ヒトサイトカイン・ケモカインの話は前回までで一段落として、破骨細胞の話に戻ります。医科歯科時代(2006年)にTh17細胞が破骨細胞分化を促進するということを報告し、そのメカニズムはIL-17が骨芽細胞に作用して、破骨細胞分化因子(RANKL)を誘導することだと考えていました。関節リウマチの、骨破壊が起きている関節局所では、骨芽細胞の代わりに滑膜線維芽細胞がその役割を果たしていると予想していました。滑膜線維芽細胞はプレート内で培養できるので、そこにIL-17を加えてやればRANKLの誘導が観察されるはずです。その実験は埼玉医大にいる時に行いました。IL-17をふりかけたサンプルとふりかけていないサンプルを回収してRNAを抽出し、トランスクリプトーム解析を行うだけの簡単な実験です。トランスクリプトーム解析も実用化された直後に比べると費用が相当下がり、手が出しやすくなっていました。その結果を見ると・・・何と、RANKLのmRNAレベルの発現は”absent”と評価されていました。IL-17の有無に関わらず、です(図)。

## 保存済みの記録:
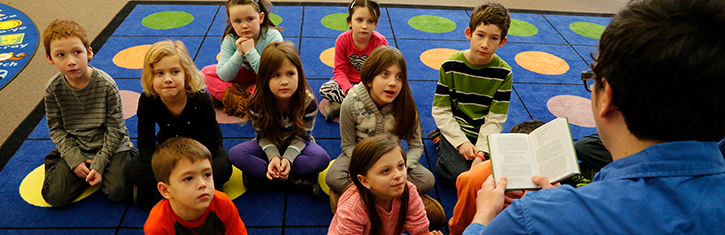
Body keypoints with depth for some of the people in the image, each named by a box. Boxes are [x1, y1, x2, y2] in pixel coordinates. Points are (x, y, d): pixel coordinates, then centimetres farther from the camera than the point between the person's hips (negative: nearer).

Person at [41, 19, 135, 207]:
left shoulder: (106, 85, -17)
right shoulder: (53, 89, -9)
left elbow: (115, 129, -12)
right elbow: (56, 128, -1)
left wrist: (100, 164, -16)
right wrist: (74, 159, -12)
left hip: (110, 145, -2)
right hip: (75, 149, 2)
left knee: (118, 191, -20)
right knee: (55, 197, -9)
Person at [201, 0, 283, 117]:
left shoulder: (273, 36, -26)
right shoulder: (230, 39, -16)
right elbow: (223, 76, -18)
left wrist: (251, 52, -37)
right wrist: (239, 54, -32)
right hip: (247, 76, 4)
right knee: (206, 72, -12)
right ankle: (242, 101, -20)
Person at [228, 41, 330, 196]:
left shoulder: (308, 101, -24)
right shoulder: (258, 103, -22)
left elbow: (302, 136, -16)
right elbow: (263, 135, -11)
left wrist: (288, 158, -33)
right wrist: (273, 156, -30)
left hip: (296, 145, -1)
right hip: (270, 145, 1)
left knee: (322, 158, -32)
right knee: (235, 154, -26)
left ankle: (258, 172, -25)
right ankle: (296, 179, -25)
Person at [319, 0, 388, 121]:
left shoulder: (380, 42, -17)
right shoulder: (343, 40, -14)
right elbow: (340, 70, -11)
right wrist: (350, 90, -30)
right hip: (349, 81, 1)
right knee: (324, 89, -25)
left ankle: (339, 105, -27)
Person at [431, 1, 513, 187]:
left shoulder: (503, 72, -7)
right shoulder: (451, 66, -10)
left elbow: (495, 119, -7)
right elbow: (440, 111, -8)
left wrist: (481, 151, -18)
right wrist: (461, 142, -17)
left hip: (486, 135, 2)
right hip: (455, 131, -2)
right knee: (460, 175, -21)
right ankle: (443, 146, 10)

==

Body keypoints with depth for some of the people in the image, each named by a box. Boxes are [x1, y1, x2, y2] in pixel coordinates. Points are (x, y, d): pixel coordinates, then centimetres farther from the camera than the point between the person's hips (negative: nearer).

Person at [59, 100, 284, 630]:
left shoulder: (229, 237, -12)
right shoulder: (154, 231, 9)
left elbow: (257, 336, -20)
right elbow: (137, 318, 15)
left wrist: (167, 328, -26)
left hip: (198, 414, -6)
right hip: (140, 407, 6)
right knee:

## 練習問題:
[A] 破骨細胞に関する本文について、次の問いに答えてください。
(i) 医科歯科時代(2006年)に報告したのは、どの細胞が破骨細胞分化を促進するということですか。
(ii) 滑膜線維芽細胞にIL-17を加える実験は、どこにいる時に行いましたか。
(iii) RANKLのmRNAレベルの発現は、どう評価されていましたか。
[B] 次の各文は、破骨細胞に関する本文の内容と合っていますか。それぞれ「はい」か「いいえ」で答え、判断の根拠となる本文の語句をそのまま引用してください。
(i) 関節リウマチの骨破壊が起きている関節局所では、骨芽細胞の代わりに滑膜線維芽細胞がその役割を果たしていると予想していた。
(ii) トランスクリプトーム解析の費用は、実用化された直後よりも高くなっていた。
(iii) RANKLのmRNA発現が"absent"と評価されたのは、IL-17を加えたサンプルだけだった。
[C] 破骨細胞に関する本文の最後の文に続けて、その先を書いてください。

## 解答:
[A]
(i) Th17細胞
(ii) 埼玉医大
(iii) "absent"

[B]
(i) はい。「骨芽細胞の代わりに滑膜線維芽細胞がその役割を果たしていると予想していました」
(ii) いいえ。「実用化された直後に比べると費用が相当下がり」
(iii) いいえ。「IL-17の有無に関わらず、です」

[C]
Affymetrix社のGeneChipは独特のアルゴリズムでmRNAが発現しているかどうかを統計的に判断しているようです。皮肉なことに、RANKLの囮受容体でありRANKLのシグナルを遮断する分子のOPGは”present”と評価され、しかもIL-17で誘導されるようでした。RANKLとOPGはGeneChip上にそれぞれ2つずつプローブが乗っているようで、どちらも同じようなパターンを示しました。またもや自分の仮説を否定する羽目になったようです。

他にも色々なケモカイン、特に好中球の遊走に関わるケモカインや、炎症性サイトカインであるIL-6はかなり誘導されていました(表)。培養上清を用いてELISAにより定量を行うとやはりそれらのケモカインやIL-6はタンパクレベルで増えていることが確認できました(Ota M et al., J Bone Miner Metab. 2015)。Th17細胞は好中球応答に重要なT細胞と考えられているので、この結果は妥当なものです。しかし、そうするとTh17細胞が破骨細胞分化を促進するという現象のメカニズムについては振り出しに戻った格好です。